• **Records to use**:
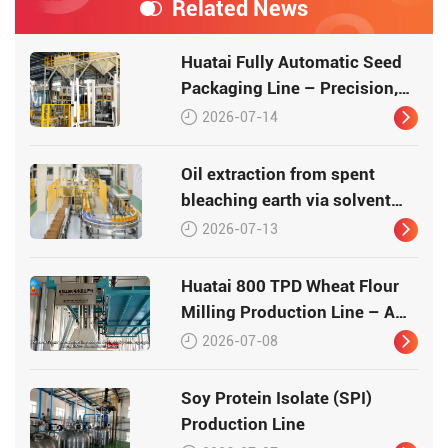
Related News
Huatai Fully Automatic Seed
Packaging Line – Precision,
Efficiency, Traceability
2026-07-14
Oil extraction from spent
bleaching earth via solvent
leaching
2026-07-13
Huatai 800 TPD Wheat Flour
Milling Production Line – A
Turnkey Masterpiece in Grain
2026-07-08
Processing
Soy Protein Isolate (SPI)
Production Line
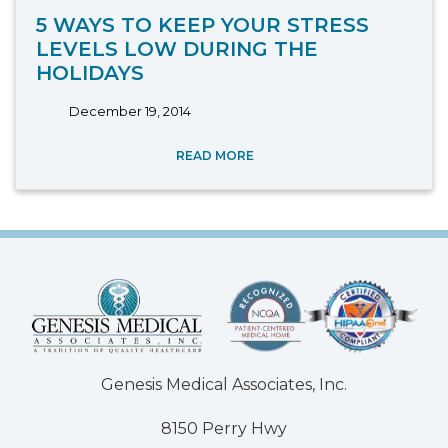
5 WAYS TO KEEP YOUR STRESS
LEVELS LOW DURING THE
HOLIDAYS
December 19, 2014
READ MORE
Genesis Medical Associates, Inc.
8150 Perry Hwy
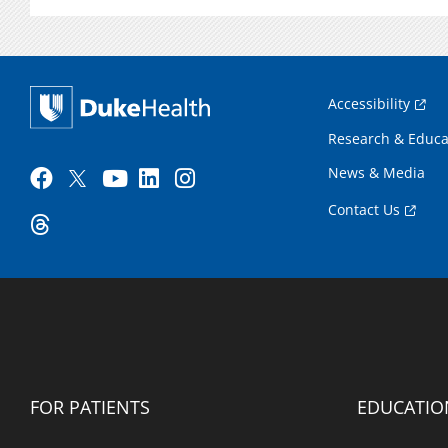
Accessibility
Research & Educa
News & Media
Contact Us
FOR PATIENTS
EDUCATIO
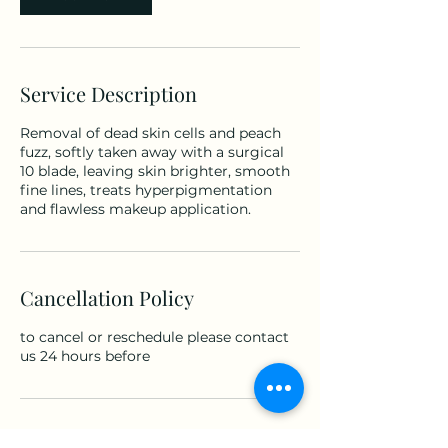
Service Description
Removal of dead skin cells and peach
fuzz, softly taken away with a surgical
10 blade, leaving skin brighter, smooth
fine lines, treats hyperpigmentation
and flawless makeup application.
Cancellation Policy
to cancel or reschedule please contact
us 24 hours before
Contact Details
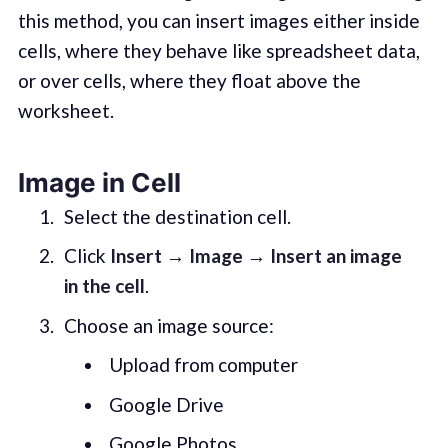
this method, you can insert images either inside
cells, where they behave like spreadsheet data,
or over cells, where they float above the
worksheet.
Image in Cell
Select the destination cell.
Click
Insert → Image → Insert an image
in the cell
.
Choose an image source:
Upload from computer
Google Drive
Google Photos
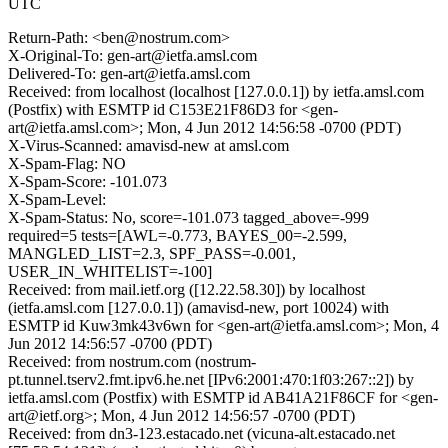
UTC
Return-Path: <ben@nostrum.com>
X-Original-To: gen-art@ietfa.amsl.com
Delivered-To: gen-art@ietfa.amsl.com
Received: from localhost (localhost [127.0.0.1]) by ietfa.amsl.com
(Postfix) with ESMTP id C153E21F86D3 for <gen-
art@ietfa.amsl.com>; Mon, 4 Jun 2012 14:56:58 -0700 (PDT)
X-Virus-Scanned: amavisd-new at amsl.com
X-Spam-Flag: NO
X-Spam-Score: -101.073
X-Spam-Level:
X-Spam-Status: No, score=-101.073 tagged_above=-999
required=5 tests=[AWL=-0.773, BAYES_00=-2.599,
MANGLED_LIST=2.3, SPF_PASS=-0.001,
USER_IN_WHITELIST=-100]
Received: from mail.ietf.org ([12.22.58.30]) by localhost
(ietfa.amsl.com [127.0.0.1]) (amavisd-new, port 10024) with
ESMTP id Kuw3mk43v6wn for <gen-art@ietfa.amsl.com>; Mon, 4
Jun 2012 14:56:57 -0700 (PDT)
Received: from nostrum.com (nostrum-
pt.tunnel.tserv2.fmt.ipv6.he.net [IPv6:2001:470:1f03:267::2]) by
ietfa.amsl.com (Postfix) with ESMTP id AB41A21F86CF for <gen-
art@ietf.org>; Mon, 4 Jun 2012 14:56:57 -0700 (PDT)
Received: from dn3-123.estacado.net (vicuna-alt.estacado.net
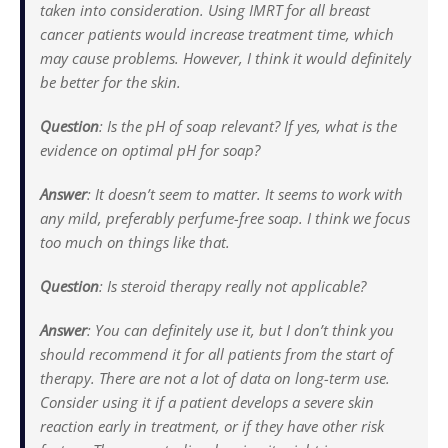
taken into consideration. Using IMRT for all breast
cancer patients would increase treatment time, which
may cause problems. However, I think it would definitely
be better for the skin.
Question
: Is the pH of soap relevant? If yes, what is the
evidence on optimal pH for soap?
Answer
: It doesn’t seem to matter. It seems to work with
any mild, preferably perfume-free soap. I think we focus
too much on things like that.
Question
: Is steroid therapy really not applicable?
Answer
: You can definitely use it, but I don’t think you
should recommend it for all patients from the start of
therapy. There are not a lot of data on long-term use.
Consider using it if a patient develops a severe skin
reaction early in treatment, or if they have other risk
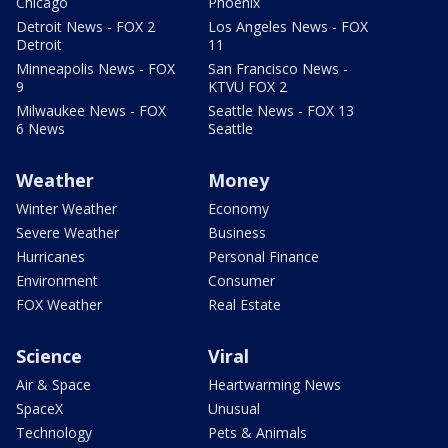
Chicago
Phoenix
Detroit News - FOX 2
Los Angeles News - FOX
Detroit
11
Minneapolis News - FOX
San Francisco News -
9
KTVU FOX 2
Milwaukee News - FOX
Seattle News - FOX 13
6 News
Seattle
Weather
Money
Winter Weather
Economy
Severe Weather
Business
Hurricanes
Personal Finance
Environment
Consumer
FOX Weather
Real Estate
Science
Viral
Air & Space
Heartwarming News
SpaceX
Unusual
Technology
Pets & Animals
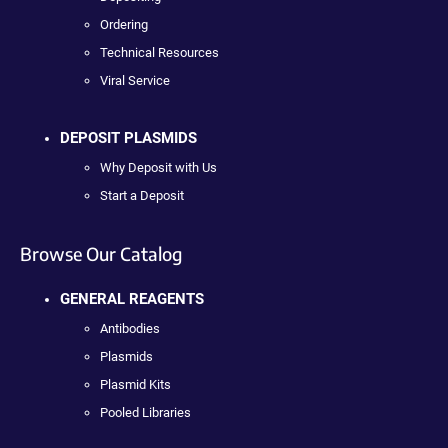
Ordering
Technical Resources
Viral Service
DEPOSIT PLASMIDS
Why Deposit with Us
Start a Deposit
Browse Our Catalog
GENERAL REAGENTS
Antibodies
Plasmids
Plasmid Kits
Pooled Libraries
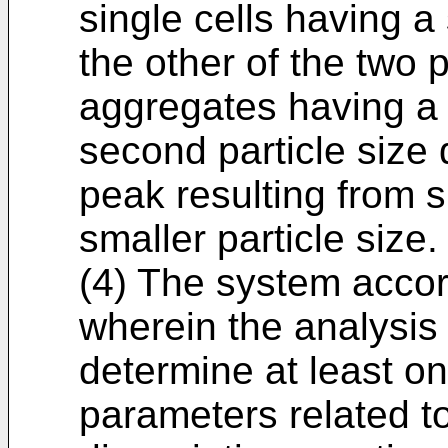
single cells having a 
the other of the two 
aggregates having a l
second particle size 
peak resulting from s
smaller particle size.
(4) The system accor
wherein the analysis 
determine at least one
parameters related to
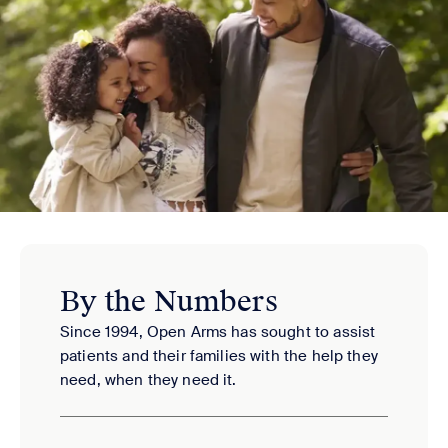
By the Numbers
Since 1994, Open Arms has sought to assist
patients and their families with the help they
need, when they need it.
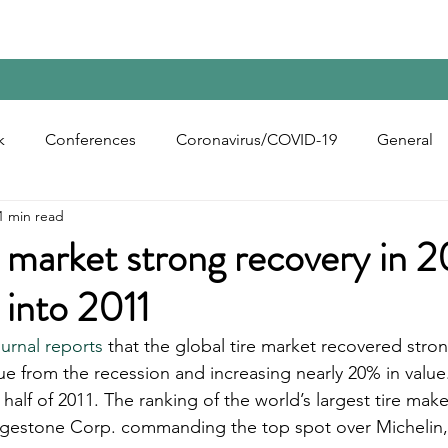
Home
Contact Us
Reports
Upcoming Confer
k
Conferences
Coronavirus/COVID-19
General
1 min read
bon Black
Rubber Chemicals
Rubber
Silica
e market strong recovery in 
 into 2011
ecycling
rnal reports
 that the global tire market recovered stron
lue from the recession and increasing nearly 20% in valu
t half of 2011. The ranking of the world’s largest tire ma
gestone Corp. commanding the top spot over Michelin,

• **Action item**:
Each line of the data above must be repeated exactly, images excluded.

• **Problem solution**:
Related News
Huatai Fully Automatic Seed
Packaging Line – Precision,
Efficiency, Traceability
2026-07-14
Oil extraction from spent
bleaching earth via solvent
leaching
2026-07-13
Huatai 800 TPD Wheat Flour
Milling Production Line – A
Turnkey Masterpiece in Grain
2026-07-08
Processing
Soy Protein Isolate (SPI)
Production Line
5 WAYS TO KEEP YOUR STRESS
LEVELS LOW DURING THE
HOLIDAYS
December 19, 2014
READ MORE
Genesis Medical Associates, Inc.
8150 Perry Hwy
Accessibility
Research & Educa
News & Media
Contact Us
FOR PATIENTS
EDUCATIO
Service Description
Removal of dead skin cells and peach
fuzz, softly taken away with a surgical
10 blade, leaving skin brighter, smooth
fine lines, treats hyperpigmentation
and flawless makeup application.
Cancellation Policy
to cancel or reschedule please contact
us 24 hours before
Contact Details
this method, you can insert images either inside
cells, where they behave like spreadsheet data,
or over cells, where they float above the
worksheet.
Image in Cell
Select the destination cell.
Click
Insert → Image → Insert an image
in the cell
.
Choose an image source:
Upload from computer
Google Drive
Google Photos
UTC
Return-Path: <ben@nostrum.com>
X-Original-To: gen-art@ietfa.amsl.com
Delivered-To: gen-art@ietfa.amsl.com
Received: from localhost (localhost [127.0.0.1]) by ietfa.amsl.com
(Postfix) with ESMTP id C153E21F86D3 for <gen-
art@ietfa.amsl.com>; Mon, 4 Jun 2012 14:56:58 -0700 (PDT)
X-Virus-Scanned: amavisd-new at amsl.com
X-Spam-Flag: NO
X-Spam-Score: -101.073
X-Spam-Level:
X-Spam-Status: No, score=-101.073 tagged_above=-999
required=5 tests=[AWL=-0.773, BAYES_00=-2.599,
MANGLED_LIST=2.3, SPF_PASS=-0.001,
USER_IN_WHITELIST=-100]
Received: from mail.ietf.org ([12.22.58.30]) by localhost
(ietfa.amsl.com [127.0.0.1]) (amavisd-new, port 10024) with
ESMTP id Kuw3mk43v6wn for <gen-art@ietfa.amsl.com>; Mon, 4
Jun 2012 14:56:57 -0700 (PDT)
Received: from nostrum.com (nostrum-
pt.tunnel.tserv2.fmt.ipv6.he.net [IPv6:2001:470:1f03:267::2]) by
ietfa.amsl.com (Postfix) with ESMTP id AB41A21F86CF for <gen-
art@ietf.org>; Mon, 4 Jun 2012 14:56:57 -0700 (PDT)
Received: from dn3-123.estacado.net (vicuna-alt.estacado.net
taken into consideration. Using IMRT for all breast
cancer patients would increase treatment time, which
may cause problems. However, I think it would definitely
be better for the skin.
Question
: Is the pH of soap relevant? If yes, what is the
evidence on optimal pH for soap?
Answer
: It doesn’t seem to matter. It seems to work with
any mild, preferably perfume-free soap. I think we focus
too much on things like that.
Question
: Is steroid therapy really not applicable?
Answer
: You can definitely use it, but I don’t think you
should recommend it for all patients from the start of
therapy. There are not a lot of data on long-term use.
Consider using it if a patient develops a severe skin
reaction early in treatment, or if they have other risk
Chicago
Phoenix
Detroit News - FOX 2
Los Angeles News - FOX
Detroit
11
Minneapolis News - FOX
San Francisco News -
9
KTVU FOX 2
Milwaukee News - FOX
Seattle News - FOX 13
6 News
Seattle
Weather
Money
Winter Weather
Economy
Severe Weather
Business
Hurricanes
Personal Finance
Environment
Consumer
FOX Weather
Real Estate
Science
Viral
Air & Space
Heartwarming News
SpaceX
Unusual
Technology
Pets & Animals
Ordering
Technical Resources
Viral Service
DEPOSIT PLASMIDS
Why Deposit with Us
Start a Deposit
Browse Our Catalog
GENERAL REAGENTS
Antibodies
Plasmids
Plasmid Kits
Pooled Libraries
single cells having a 
the other of the two 
aggregates having a l
second particle size 
peak resulting from s
smaller particle size.
(4) The system accor
wherein the analysis 
determine at least one
parameters related to
By the Numbers
Since 1994, Open Arms has sought to assist
patients and their families with the help they
need, when they need it.
Home
Contact Us
Reports
Upcoming Confer
k
Conferences
Coronavirus/COVID-19
General
1 min read
bon Black
Rubber Chemicals
Rubber
Silica
e market strong recovery in 
 into 2011
ecycling
rnal reports
 that the global tire market recovered stron
lue from the recession and increasing nearly 20% in valu
t half of 2011. The ranking of the world’s largest tire ma
gestone Corp. commanding the top spot over Michelin,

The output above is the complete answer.